Even Eli Roth who dove headfirst into exploitation filmmaking with his debut, Cabin Fever has succumb to the big dollar machine of Hollywood with The House With A Clock In Its Walls. How could such a proponent for subversive filmmaking, the co-founder of torture porn, bow to the studio system? How about James Wan, who found a way to grab studio funding without having to do remakes. By creating Saw and propelling Lion's Gate into a big business franchise company, Wan was able to write his own ticket. While Dead Silence and Death Sentence are not great examples of original films, Insidious and The Conjuring were well crafted.  Wan continues to create himself as an indirect homage filmmaker. It saddened all of us to find that he too could toss aside his scruples to direct a Fast And Furious film.

The 2000's saw the birth and death of Torture Porn and French Extremeties, both sub-genres filled with creativity and box office success.  These sub-genres have time and time again been pushed further under the radar to make room for the overblown and hyped remakes. Scream IV parodies them when Ghostface asks Kirby: “Name the remake of the groundbreaking horror movie in which the vill...”  To which Kirby provides an extensive list that doesn't even come close to being complete.

Horror may begin its transition back to the low budget bloodletting that started the genre more than a century ago.  Original horror has begun to find its way back into our hearts. The elevated horror films of Ari Aster’s Hereditary and Midsommar, Robert Eggers The VVitch and The Lighthouse, and Jordon Peele’s Get Out and Us are among some of our latest champions of original horror. Most of my favorite films of 2019 were original concept horror: Adam Egypt Mortimer's Daniel Isn't Real, Joe Begos' Bliss, Alexander Aja's Crawl, Haunt, and Ready or Not.
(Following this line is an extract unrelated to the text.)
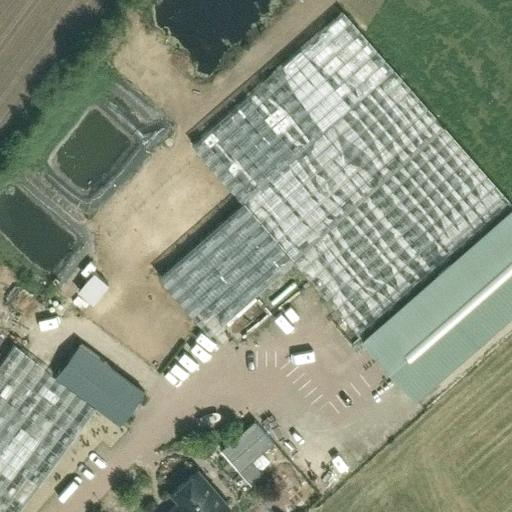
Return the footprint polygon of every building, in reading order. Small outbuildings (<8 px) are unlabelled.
[(191,142),(242,200),(158,274),(209,332),(293,258),(362,337),(511,205),(511,203),(342,9),(191,142)] [(415,397),(511,311),(511,205),(362,337),(415,397)] [(272,284),(227,334),(233,339),(239,332),(251,343),(289,299),(272,284)] [(331,312),(319,320),(326,331),(338,324),(331,312)] [(135,326),(110,359),(142,383),(173,342),(153,326),(146,335),(135,326)] [(0,340),(0,511),(18,511),(94,411),(53,380),(0,340)] [(97,407),(120,424),(144,392),(80,343),(53,380),(94,411),(97,407)] [(281,375),(298,372),(296,362),(279,365),(281,375)] [(274,446),(314,489),(376,431),(359,412),(339,430),(317,406),(274,446)] [(201,432),(218,425),(215,416),(197,423),(201,432)] [(254,421),(221,450),(251,484),(263,474),(252,461),(273,442),(254,421)] [(172,489),(180,498),(192,511),(217,511),(229,502),(197,466),(172,489)] [(192,511),(180,498),(163,511),(192,511)] [(270,511),(288,511),(290,509),(273,501),(268,511),(270,511)]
Maybe 2020 is the start of a new decade of original horror.

As a community, horror fans everywhere can help to finance the careers of filmmakers with interesting ideas by not giving into the hype of the remake trend. I was let down by most of the recent remakes of the last twenty years including: Evil Dead, Halloween, Texas Chainsaw Massacre, Black Christmas, Prom Night, Silent Night, Friday The 13th, Nightmare On Elm Street, Amityville, April Fools, The Crazies, The Fog, The Wizard Of Gore, The Wicker Man, When A Stranger Calls, Night Of The Demons, Last House On The Left, The Thing, I Spit On Your Grave, Sorority Row, House Of Wax, The Hitcher, and Piranha to name a few. I understand my own hypocrisy - I gave these sub-par films my time and money, but I now write it off as a symptom of the last two decades. Even if we collectively choose to wait for VOD, Itunes, Amazon, Nexflix, Shudder, DVD/BLU to satisfy our curiosity about a remake, we can affect change in the horror industry. Imagine a world where the big budget Hellraier remake comes out the same weekend as a Jeremy Gardner low-budget intellectual horror film and said intellectual horror film wins the box office. I assure you a change would occur.

Even though a few of the remakes have been worthy it doesn't justify the fact that there are so many that it can labeled as its own sub-genre. When horror scholars look back at the last two decades they will mention French Extreme, Torture Porn, Found Footage, Elevated / Art Horror, and Remakes.  Their emphasis will be on the economic turmoil and the films that were made because of it.

I know it is difficult to fight the hype machine. Even after my personal vow to only support the underdogs of horror, I still find myself drawn to viewing remakes sometimes just to be able to justify my hatred of them. Hate viewing, it’s a thing. Other times, I say to myself, “if it turns out to be terrible this will be the last time.”  This is my feeling toward Carrie.  “Maybe this one...” or “The original omitted parts from the book that this version may include.”  Tell me if I'm alone here.

For those of us truly addicted to horror we need our fix and when Walter White isn't around we end up buying Todd's 76% purity.  We are the reason the remake prevails.  I know everyone has an opinion on the remake craze, lets open this up for debate in the comments section.